Nardella, dopo una settimana calo contagi in Toscana

Nardella, dopo una settimana calo contagi in Toscana

Firenze, il sindaco di Firenze Dario Nardella, in collegamento con la trasmissione ‘Omnibus’ ha detto: “Stamani ci siamo alzati con una piccola buona notizia, perché dopo circa una settimana siamo scesi in Toscana di nuovo sotto i 2.000 e a Firenze sotto i 500 contagi giornalieri”.

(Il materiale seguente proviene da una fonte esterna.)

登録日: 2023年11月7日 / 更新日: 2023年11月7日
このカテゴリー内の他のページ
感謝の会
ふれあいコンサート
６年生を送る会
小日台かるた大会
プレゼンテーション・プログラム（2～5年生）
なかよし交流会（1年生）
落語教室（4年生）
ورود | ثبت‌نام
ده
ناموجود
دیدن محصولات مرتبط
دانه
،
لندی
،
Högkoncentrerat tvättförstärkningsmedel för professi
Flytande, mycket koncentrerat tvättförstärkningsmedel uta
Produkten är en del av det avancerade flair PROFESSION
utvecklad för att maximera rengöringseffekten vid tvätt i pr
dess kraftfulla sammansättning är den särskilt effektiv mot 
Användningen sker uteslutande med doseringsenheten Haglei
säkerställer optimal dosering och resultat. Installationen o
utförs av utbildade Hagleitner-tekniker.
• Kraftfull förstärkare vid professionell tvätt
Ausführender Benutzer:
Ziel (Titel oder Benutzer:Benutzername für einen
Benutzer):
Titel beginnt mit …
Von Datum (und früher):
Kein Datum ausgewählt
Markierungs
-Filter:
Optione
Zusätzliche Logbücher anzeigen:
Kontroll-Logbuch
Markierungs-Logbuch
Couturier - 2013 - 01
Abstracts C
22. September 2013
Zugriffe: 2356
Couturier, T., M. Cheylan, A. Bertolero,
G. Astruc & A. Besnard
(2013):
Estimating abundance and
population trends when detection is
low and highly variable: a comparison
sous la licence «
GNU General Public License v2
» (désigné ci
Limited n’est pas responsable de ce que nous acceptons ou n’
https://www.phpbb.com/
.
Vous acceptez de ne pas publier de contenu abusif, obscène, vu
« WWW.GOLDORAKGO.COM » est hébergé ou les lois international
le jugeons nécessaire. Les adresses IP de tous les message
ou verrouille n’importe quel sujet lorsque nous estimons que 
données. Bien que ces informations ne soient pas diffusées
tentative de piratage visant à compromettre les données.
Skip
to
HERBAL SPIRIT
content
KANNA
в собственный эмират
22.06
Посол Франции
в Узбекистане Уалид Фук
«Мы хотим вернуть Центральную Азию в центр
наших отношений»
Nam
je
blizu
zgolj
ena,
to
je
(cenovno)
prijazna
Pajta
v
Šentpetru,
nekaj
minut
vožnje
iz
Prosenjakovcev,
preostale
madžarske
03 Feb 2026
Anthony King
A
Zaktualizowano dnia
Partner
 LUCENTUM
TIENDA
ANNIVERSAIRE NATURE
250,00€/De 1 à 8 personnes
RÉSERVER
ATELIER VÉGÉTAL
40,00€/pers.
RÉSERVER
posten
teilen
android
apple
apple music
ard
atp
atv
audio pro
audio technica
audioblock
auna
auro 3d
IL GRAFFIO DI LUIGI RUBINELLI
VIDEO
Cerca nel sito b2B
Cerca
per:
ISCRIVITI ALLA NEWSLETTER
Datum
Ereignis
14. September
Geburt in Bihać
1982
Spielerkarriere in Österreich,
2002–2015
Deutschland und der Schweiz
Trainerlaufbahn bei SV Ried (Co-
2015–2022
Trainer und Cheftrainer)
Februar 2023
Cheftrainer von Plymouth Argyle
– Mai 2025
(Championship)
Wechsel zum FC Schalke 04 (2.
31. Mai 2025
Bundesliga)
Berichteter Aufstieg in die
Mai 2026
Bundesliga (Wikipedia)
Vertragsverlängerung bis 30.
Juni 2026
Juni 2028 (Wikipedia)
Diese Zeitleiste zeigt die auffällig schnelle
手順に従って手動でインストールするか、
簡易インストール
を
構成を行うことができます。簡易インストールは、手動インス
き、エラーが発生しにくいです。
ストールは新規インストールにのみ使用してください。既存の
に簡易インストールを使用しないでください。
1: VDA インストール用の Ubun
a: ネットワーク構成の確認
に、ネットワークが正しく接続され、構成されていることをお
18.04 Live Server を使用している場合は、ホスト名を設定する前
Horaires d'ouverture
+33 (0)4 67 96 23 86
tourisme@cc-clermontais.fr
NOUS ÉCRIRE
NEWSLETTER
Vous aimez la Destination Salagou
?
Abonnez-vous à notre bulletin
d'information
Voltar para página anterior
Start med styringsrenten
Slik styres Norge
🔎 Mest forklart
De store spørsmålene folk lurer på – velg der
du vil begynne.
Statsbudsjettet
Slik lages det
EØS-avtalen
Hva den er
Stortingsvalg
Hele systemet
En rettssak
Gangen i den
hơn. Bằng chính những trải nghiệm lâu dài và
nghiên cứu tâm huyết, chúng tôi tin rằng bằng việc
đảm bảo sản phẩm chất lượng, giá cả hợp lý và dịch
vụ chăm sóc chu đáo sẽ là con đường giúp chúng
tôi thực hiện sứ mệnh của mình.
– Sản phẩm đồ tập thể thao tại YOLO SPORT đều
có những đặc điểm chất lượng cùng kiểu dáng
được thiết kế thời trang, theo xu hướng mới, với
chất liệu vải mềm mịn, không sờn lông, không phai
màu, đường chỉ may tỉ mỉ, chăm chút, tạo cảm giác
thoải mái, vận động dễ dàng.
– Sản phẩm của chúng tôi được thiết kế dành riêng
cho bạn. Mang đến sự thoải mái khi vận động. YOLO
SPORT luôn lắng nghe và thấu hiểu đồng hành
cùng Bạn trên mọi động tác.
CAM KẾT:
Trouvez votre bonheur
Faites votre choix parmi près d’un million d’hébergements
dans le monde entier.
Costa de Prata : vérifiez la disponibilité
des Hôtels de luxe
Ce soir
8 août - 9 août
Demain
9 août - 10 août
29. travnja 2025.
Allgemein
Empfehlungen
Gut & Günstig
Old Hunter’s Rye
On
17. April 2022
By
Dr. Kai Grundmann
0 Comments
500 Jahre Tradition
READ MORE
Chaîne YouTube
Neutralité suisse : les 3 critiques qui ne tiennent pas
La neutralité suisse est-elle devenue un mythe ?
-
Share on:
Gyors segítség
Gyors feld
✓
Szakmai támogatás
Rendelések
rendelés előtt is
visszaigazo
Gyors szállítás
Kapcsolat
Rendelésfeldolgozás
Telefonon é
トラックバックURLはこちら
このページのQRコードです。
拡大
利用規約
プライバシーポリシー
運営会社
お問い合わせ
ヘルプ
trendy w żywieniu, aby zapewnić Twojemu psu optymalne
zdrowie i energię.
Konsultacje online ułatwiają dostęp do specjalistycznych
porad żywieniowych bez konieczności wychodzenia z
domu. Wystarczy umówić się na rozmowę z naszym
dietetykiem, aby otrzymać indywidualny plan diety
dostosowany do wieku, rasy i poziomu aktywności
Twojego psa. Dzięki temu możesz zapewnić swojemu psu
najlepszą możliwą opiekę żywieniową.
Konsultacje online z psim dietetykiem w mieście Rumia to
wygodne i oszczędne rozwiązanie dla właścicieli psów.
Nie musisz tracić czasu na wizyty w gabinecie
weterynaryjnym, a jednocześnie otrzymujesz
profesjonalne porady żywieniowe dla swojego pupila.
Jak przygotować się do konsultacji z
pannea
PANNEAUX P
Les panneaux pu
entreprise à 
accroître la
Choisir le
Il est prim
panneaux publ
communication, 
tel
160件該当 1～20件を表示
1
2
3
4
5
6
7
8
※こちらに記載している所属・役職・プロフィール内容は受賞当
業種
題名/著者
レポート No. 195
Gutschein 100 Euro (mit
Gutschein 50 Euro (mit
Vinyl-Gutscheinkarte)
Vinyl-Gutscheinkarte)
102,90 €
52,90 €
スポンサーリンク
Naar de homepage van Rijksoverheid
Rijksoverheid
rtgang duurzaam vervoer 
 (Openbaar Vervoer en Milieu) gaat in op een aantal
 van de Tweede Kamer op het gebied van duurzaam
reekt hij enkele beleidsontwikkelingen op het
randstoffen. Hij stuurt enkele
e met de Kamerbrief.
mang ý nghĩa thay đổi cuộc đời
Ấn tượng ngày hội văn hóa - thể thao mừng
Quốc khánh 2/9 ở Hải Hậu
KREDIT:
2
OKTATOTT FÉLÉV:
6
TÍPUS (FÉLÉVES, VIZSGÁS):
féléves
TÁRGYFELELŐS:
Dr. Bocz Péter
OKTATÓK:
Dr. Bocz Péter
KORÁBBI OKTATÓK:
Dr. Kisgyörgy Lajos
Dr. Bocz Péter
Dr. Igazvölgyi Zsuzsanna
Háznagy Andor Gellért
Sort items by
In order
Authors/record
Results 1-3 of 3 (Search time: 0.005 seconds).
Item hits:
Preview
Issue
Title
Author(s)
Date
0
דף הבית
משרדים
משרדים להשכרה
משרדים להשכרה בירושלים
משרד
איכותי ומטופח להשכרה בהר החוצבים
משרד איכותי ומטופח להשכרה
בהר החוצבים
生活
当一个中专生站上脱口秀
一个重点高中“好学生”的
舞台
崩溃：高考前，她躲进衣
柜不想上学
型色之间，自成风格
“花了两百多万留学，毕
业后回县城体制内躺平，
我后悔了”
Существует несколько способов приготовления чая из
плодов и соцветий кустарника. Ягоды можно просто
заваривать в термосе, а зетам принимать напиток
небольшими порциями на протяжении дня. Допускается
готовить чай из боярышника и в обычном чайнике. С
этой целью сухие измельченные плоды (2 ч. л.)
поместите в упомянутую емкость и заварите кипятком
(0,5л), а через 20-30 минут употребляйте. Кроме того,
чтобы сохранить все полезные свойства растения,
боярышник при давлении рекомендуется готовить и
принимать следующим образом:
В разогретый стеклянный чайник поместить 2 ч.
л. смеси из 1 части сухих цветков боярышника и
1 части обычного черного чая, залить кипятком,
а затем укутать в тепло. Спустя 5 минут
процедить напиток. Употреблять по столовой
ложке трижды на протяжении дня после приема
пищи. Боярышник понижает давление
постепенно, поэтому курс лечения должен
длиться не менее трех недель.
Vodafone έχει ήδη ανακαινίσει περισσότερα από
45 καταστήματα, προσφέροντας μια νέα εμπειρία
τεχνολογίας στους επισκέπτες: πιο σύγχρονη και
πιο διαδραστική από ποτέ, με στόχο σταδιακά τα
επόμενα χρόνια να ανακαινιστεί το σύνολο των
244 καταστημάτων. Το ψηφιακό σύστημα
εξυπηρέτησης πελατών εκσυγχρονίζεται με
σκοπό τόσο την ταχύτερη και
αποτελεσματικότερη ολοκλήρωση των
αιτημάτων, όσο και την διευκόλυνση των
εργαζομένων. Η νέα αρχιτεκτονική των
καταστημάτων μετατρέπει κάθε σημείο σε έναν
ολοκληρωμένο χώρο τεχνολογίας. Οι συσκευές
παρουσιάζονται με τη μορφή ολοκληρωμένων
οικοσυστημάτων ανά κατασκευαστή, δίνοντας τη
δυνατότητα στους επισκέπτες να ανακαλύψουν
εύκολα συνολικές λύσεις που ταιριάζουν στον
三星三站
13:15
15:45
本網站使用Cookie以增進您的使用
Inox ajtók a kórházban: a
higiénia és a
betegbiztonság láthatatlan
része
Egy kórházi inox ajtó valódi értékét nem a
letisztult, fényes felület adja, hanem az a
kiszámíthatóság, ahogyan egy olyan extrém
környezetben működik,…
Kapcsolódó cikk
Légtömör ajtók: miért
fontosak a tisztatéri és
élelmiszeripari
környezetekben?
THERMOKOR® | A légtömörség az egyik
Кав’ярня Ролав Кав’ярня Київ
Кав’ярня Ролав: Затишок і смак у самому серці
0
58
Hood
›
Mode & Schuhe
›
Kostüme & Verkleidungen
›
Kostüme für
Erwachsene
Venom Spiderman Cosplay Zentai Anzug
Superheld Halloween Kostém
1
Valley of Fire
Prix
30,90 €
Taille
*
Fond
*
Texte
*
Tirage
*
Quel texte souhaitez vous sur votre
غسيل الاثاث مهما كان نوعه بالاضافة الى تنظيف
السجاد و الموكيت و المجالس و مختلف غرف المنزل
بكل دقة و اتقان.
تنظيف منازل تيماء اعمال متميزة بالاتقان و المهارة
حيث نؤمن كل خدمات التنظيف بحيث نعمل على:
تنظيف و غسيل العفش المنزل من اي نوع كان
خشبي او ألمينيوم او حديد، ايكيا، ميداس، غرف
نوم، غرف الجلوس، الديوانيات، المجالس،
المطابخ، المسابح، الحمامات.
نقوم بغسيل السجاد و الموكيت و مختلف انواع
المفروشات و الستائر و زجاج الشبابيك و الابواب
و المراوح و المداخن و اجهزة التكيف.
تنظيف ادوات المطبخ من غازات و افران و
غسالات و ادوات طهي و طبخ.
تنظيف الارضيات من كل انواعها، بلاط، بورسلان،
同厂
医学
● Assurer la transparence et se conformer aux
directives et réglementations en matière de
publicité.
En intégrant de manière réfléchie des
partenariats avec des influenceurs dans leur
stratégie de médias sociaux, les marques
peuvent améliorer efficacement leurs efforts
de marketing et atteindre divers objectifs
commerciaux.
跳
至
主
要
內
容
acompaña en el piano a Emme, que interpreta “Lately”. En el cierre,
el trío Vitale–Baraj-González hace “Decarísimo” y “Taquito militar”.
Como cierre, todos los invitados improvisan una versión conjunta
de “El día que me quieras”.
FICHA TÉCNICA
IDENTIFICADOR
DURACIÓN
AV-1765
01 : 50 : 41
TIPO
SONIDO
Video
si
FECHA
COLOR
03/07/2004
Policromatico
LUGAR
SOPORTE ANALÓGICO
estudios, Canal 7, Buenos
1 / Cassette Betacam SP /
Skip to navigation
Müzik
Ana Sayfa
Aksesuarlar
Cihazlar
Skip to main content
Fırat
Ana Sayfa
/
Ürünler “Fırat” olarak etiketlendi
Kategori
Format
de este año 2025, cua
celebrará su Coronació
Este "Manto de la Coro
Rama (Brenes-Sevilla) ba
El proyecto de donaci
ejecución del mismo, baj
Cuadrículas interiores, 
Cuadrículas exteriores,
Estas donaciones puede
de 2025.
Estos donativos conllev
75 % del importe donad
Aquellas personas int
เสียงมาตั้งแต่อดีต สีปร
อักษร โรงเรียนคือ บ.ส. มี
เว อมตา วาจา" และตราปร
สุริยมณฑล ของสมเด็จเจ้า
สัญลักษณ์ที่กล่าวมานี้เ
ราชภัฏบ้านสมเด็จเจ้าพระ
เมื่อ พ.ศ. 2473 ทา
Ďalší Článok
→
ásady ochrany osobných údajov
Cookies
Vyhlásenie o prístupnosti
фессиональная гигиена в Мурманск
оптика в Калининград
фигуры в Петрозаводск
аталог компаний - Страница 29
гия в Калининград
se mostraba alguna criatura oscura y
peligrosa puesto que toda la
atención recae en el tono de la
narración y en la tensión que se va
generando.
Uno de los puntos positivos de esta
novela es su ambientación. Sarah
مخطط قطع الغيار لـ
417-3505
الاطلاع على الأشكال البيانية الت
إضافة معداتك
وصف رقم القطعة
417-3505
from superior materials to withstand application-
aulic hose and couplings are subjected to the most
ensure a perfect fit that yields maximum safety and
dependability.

“Questo però non può essere preso come un inizio di una tendenza strutturale – ha continuato Nardella – dobbiamo avere molta pazienza e aspettare ancora qualche giorno”.

Nonostante il calo dei contagi nelle ultime ore negli ospedali, ha aggiunto il sindaco Nardella, “la situazione è molto seria. Credo che da un lato non si debba fare allarmismo e terrorismo, ma dall’altro avere i piedi per terra e raccontare la verità. L’impegno principale della Regione è trovare nuovi posti letto”.

Tra le criticità “la ricerca del personale. Nelle Rsa di Firenze, circa 35, abbiamo 150 operatori sanitari contagiati e quasi 400 ospiti, tutti anziani, col Covid. La convivenza col virus durerà tutto l’inverno, senza vaccini e senza cura. Dovremo attrezzarci anche psicologicamente”. Il sindaco ha poi ribadito che, nel gestire l’emergenza, “la medicina territoriale è fondamentale ed è l’anello debole del sistema italiano. La legislazione italiana considera i medici di base come dei veri professionisti autonomi, non è come in altri Paesi come Francia dove c’è un controllo da parte dello Stato: bisogna basarsi sulla volontaria cooperazione dei medici di base con le strutture sanitarie. Questi medici sono fondamentali, se vogliamo evitare che ci sia la corsa all’ospedale dobbiamo assistere il più possibile il paziente a casa. Ed è importante anche il medico pediatrico, purtroppo in questo caso ho ricevuto molte lettere da mamme un po’ preoccupate perché non riuscivano ad avere contatti. Dobbiamo trovare a livello nazionale una forma di collaborazione strutturata tra sistema sanitario regionale, nazionale e la rete dei medici di famiglia”.

“Non è che appena arriva il vaccino ripartirà subito il turismo. Quel mondo cambierà, secondo me per sempre: cambierà un certo modo di viaggiare e di muoversi. Credo che il Governo dovrà prendere in esame il grande tema dell’impatto economico della riduzione del turismo, la legge di stabilità non basta. Noi non recupereremo il 2021, se siamo bravi recupereremo nel 2022. il 2021 sarà un anno difficilissimo, anche per le casse dei Comuni – ha detto poi il sindaco di Firenze Dario Nardella – Ci stiamo già apprestando – ha aggiunto – a fare il bilancio preventivo 2021 e come imposta di soggiorno ci manteniamo prudenti ma siamo ad un quarto, un quinto delle previsioni rispetto al consuntivo 2019”.

Sulla tassa di soggiorno “Firenze nel 2020 aveva preventivato un incasso di 43 milioni, abbiamo preso solo gennaio e febbraio, 2-3 milioni. Per fortuna sono intervenuti i decreti di questa estate, Rilancio e agosto, che hanno ripianato gran parte dei mancati introiti”. Il sindaco ha poi esteso il ragionamento alla crisi economica del Paese: “Diciamo la verità – ha detto -. C’è un po’ la paura di tenere il cerino in mano. Rispetto alla prima ondata ora c’è più preoccupazione di chiudere perché c’è più consapevolezza dell’impatto economico delle chiusure e nessuno se la sente di prendersi la responsabilità per tutti di fermare nuovamente l’economia”.

A Firenze “siamo in una situazione terribile. Siamo preoccupatissimi, la vera sfida sulla ripresa economica non è di quest’anno ma dell’anno prossimo quando finirà l’emergenza sanitaria ma si aprirà il terreno gigantesco della crisi economica: è lì che ci dobbiamo far trovare pronti. I ristori vanno bene ma sono misure che agiscono nell’immediato, dobbiamo pensare ad una vera e propria manovra strutturale che l’anno prossimo consenta all’economia italiana di riprendersi”.